### REQUIRED WORK
Where in the data below does the word "pixels" appear? Copy every line that has it.

(THE DATA begins)

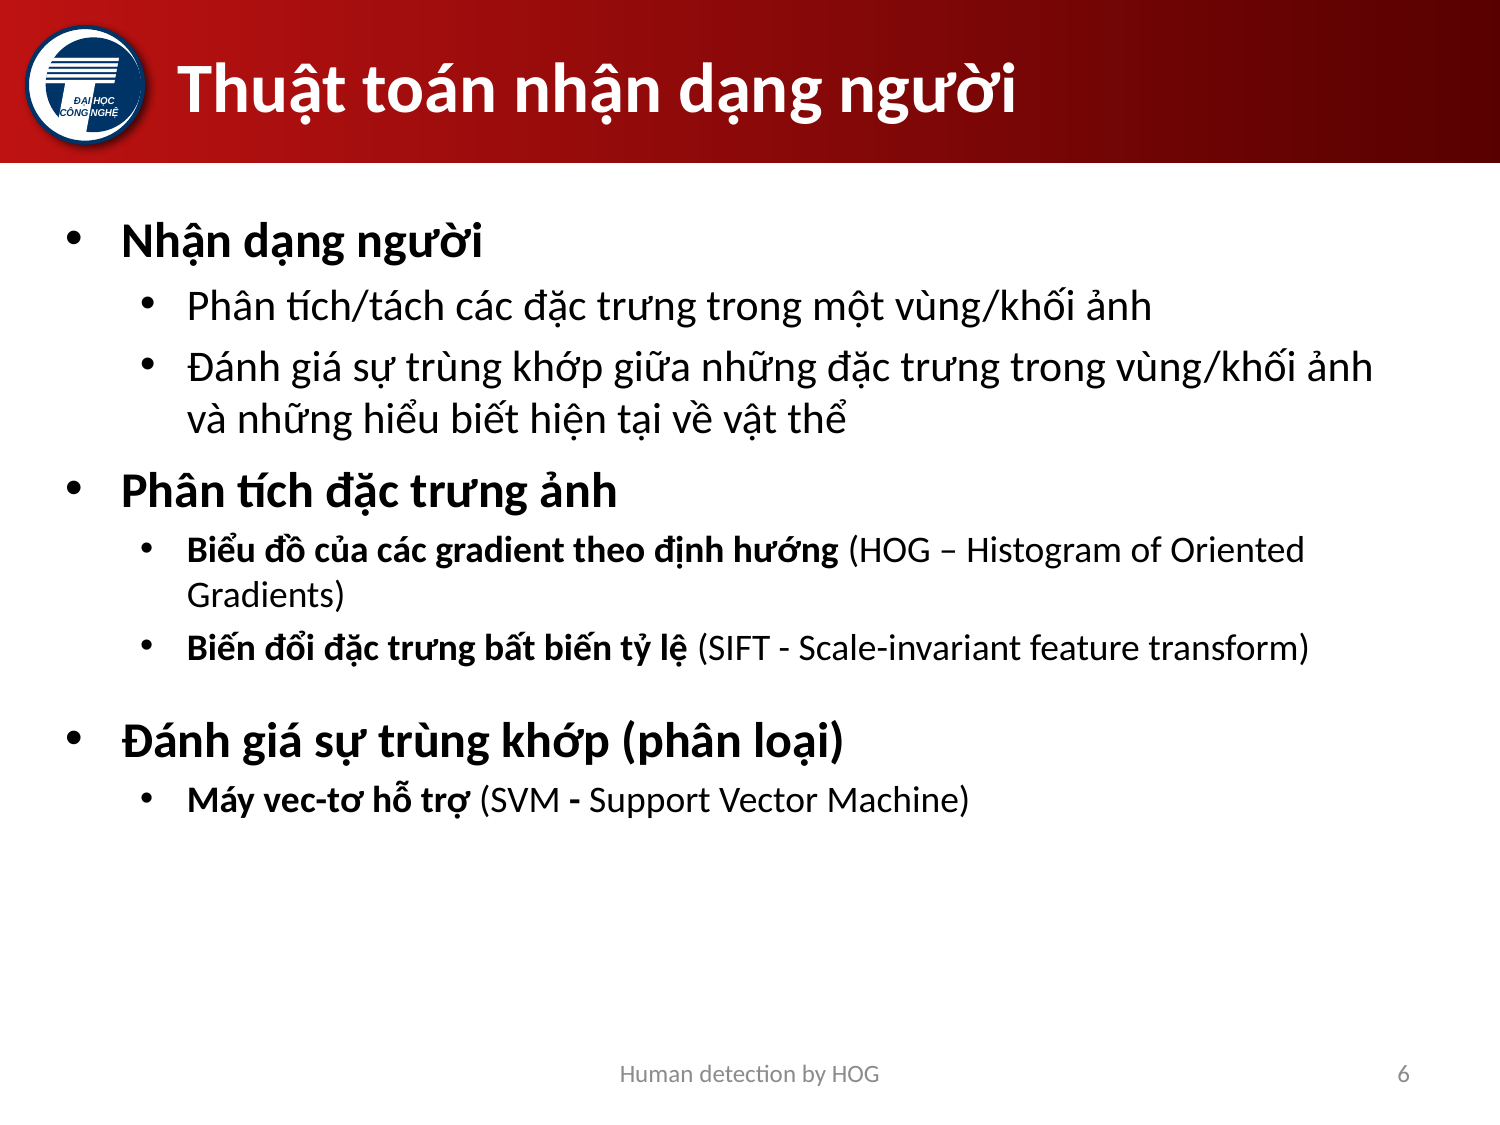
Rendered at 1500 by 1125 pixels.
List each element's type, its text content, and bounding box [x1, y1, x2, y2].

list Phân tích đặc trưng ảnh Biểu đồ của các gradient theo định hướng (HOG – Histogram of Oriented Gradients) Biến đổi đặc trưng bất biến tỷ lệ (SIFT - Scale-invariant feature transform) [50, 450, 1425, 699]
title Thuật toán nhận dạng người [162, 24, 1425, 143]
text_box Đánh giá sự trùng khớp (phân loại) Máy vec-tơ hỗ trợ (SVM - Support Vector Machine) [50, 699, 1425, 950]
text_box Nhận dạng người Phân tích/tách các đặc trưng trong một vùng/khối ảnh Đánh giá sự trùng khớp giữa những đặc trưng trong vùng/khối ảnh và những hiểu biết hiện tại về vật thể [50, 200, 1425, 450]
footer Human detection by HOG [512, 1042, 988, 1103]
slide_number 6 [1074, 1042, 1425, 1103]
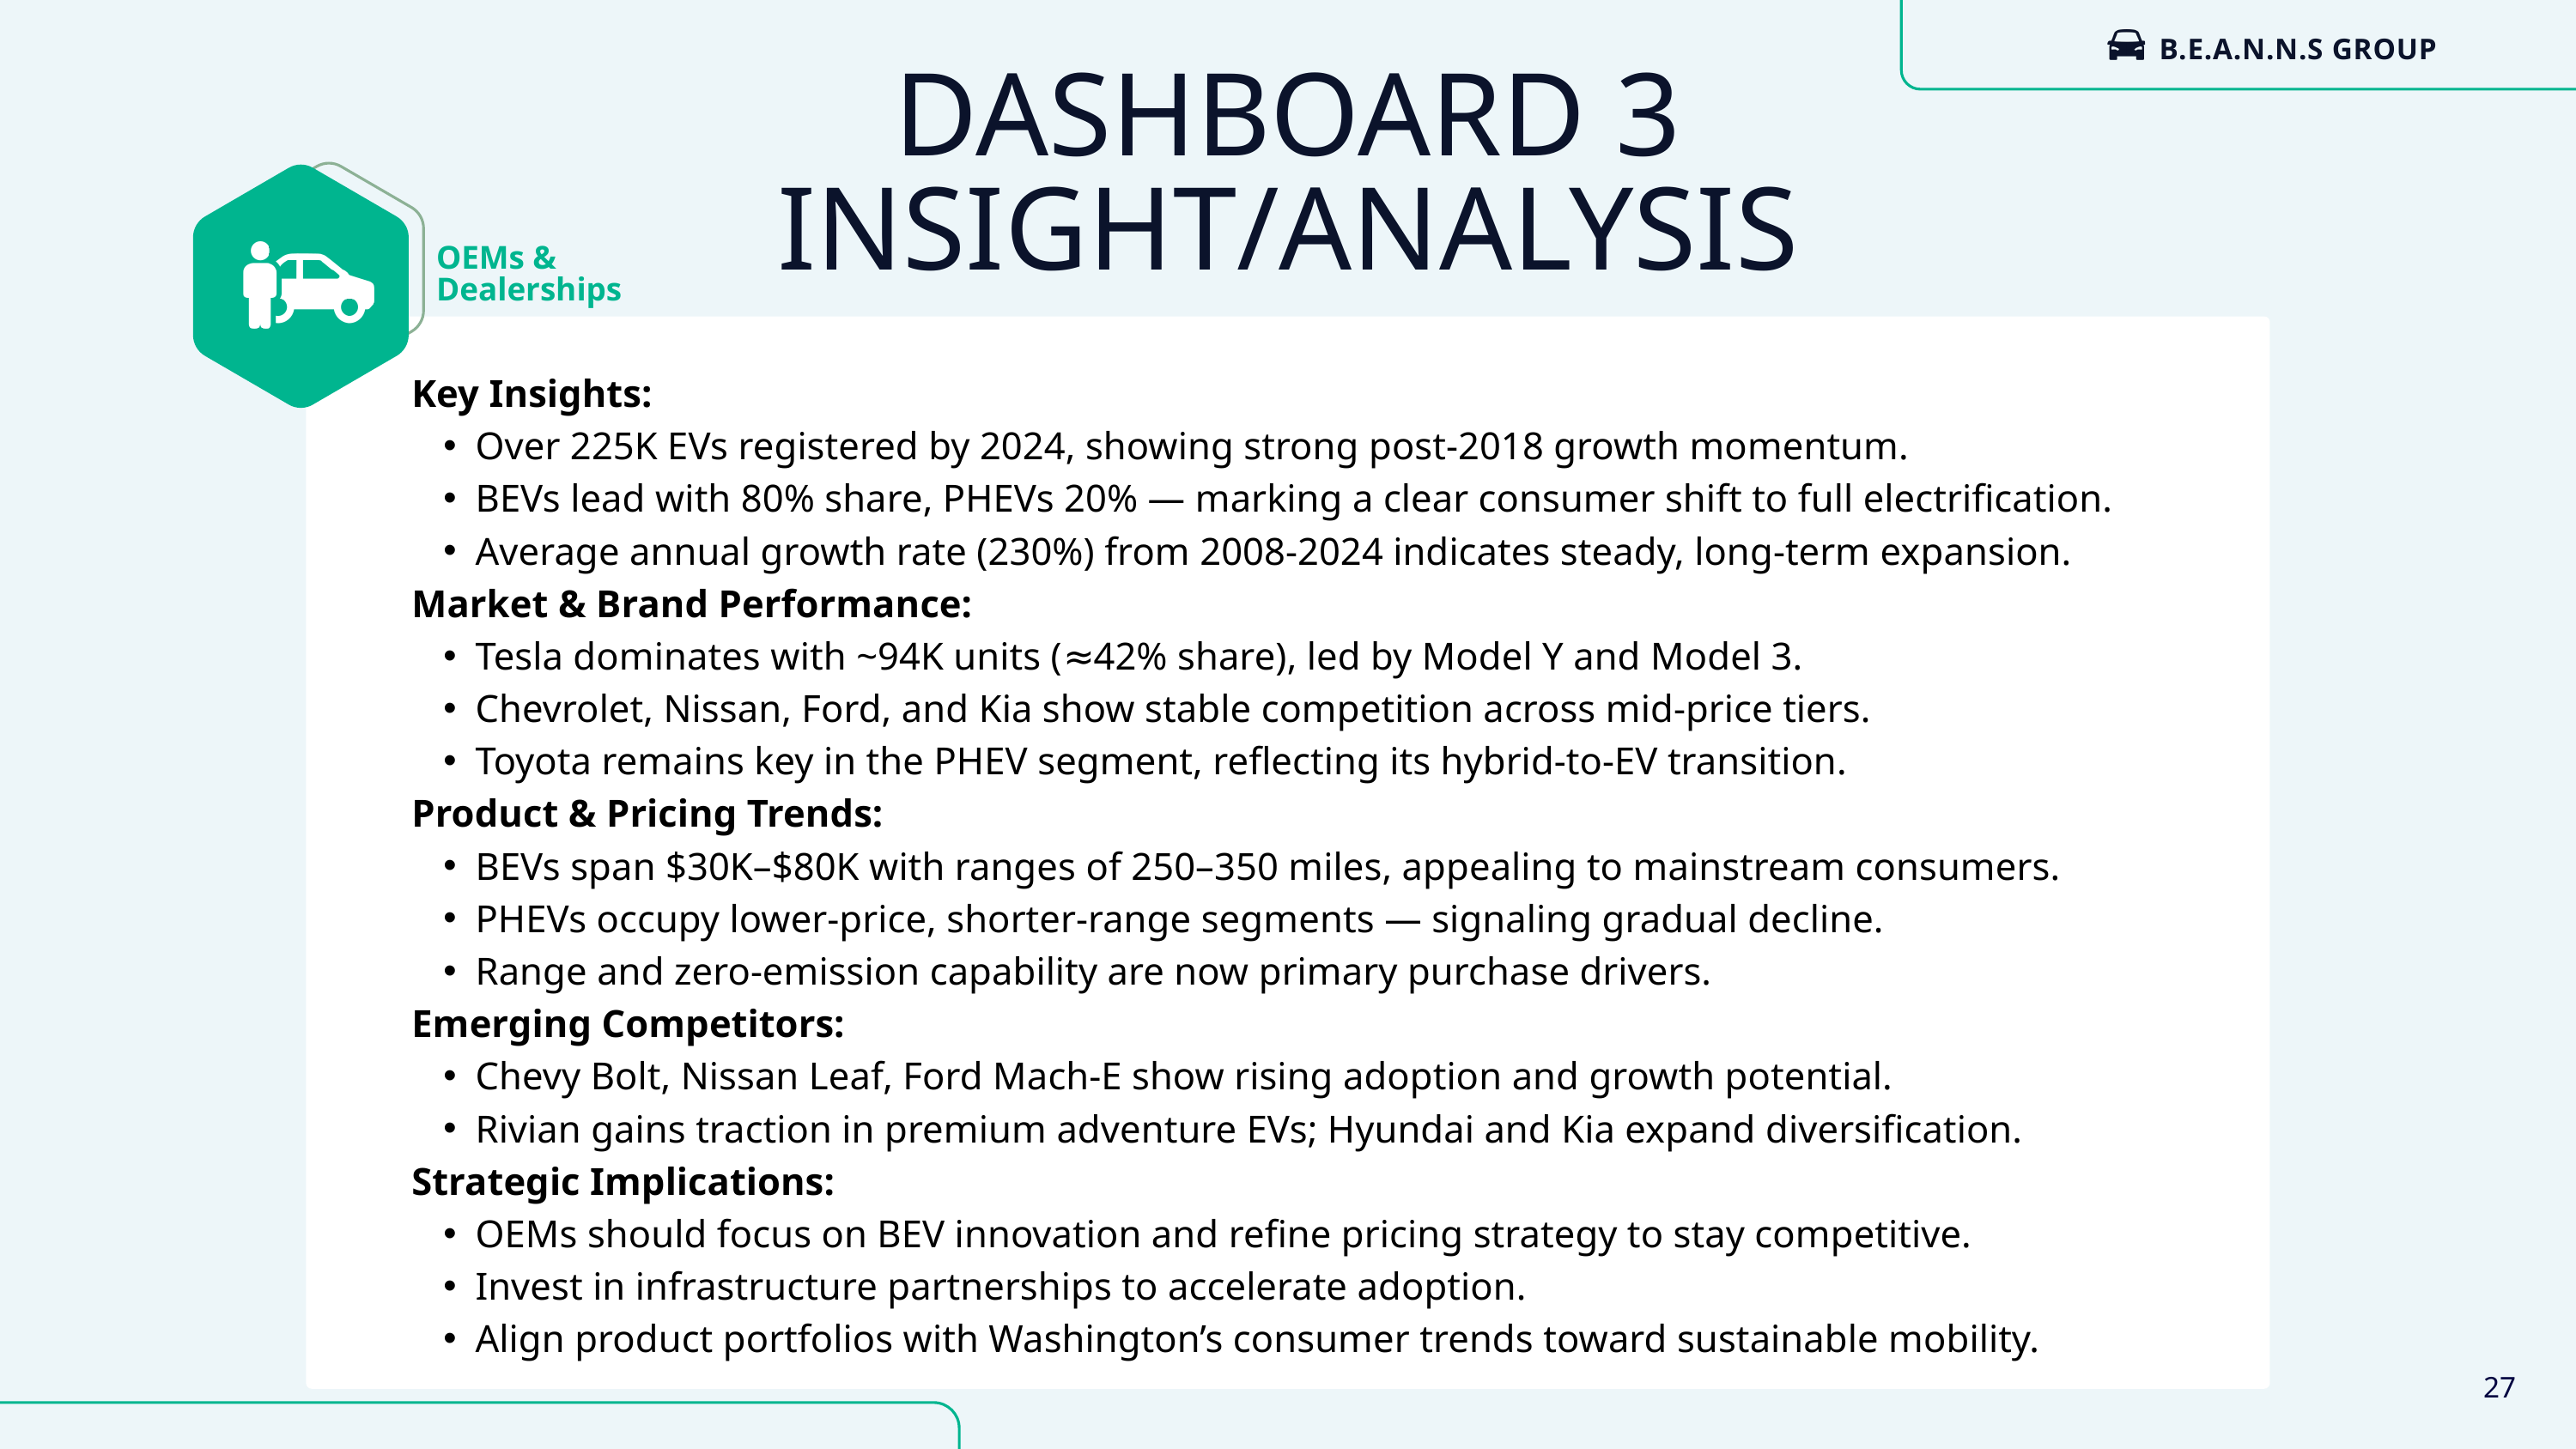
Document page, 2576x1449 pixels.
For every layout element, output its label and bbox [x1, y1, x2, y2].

(THE DATA ends)

### RESPONSE TO THE TASK
Rendered at 1500 by 1125 pixels.
Document page, 2576x1449 pixels.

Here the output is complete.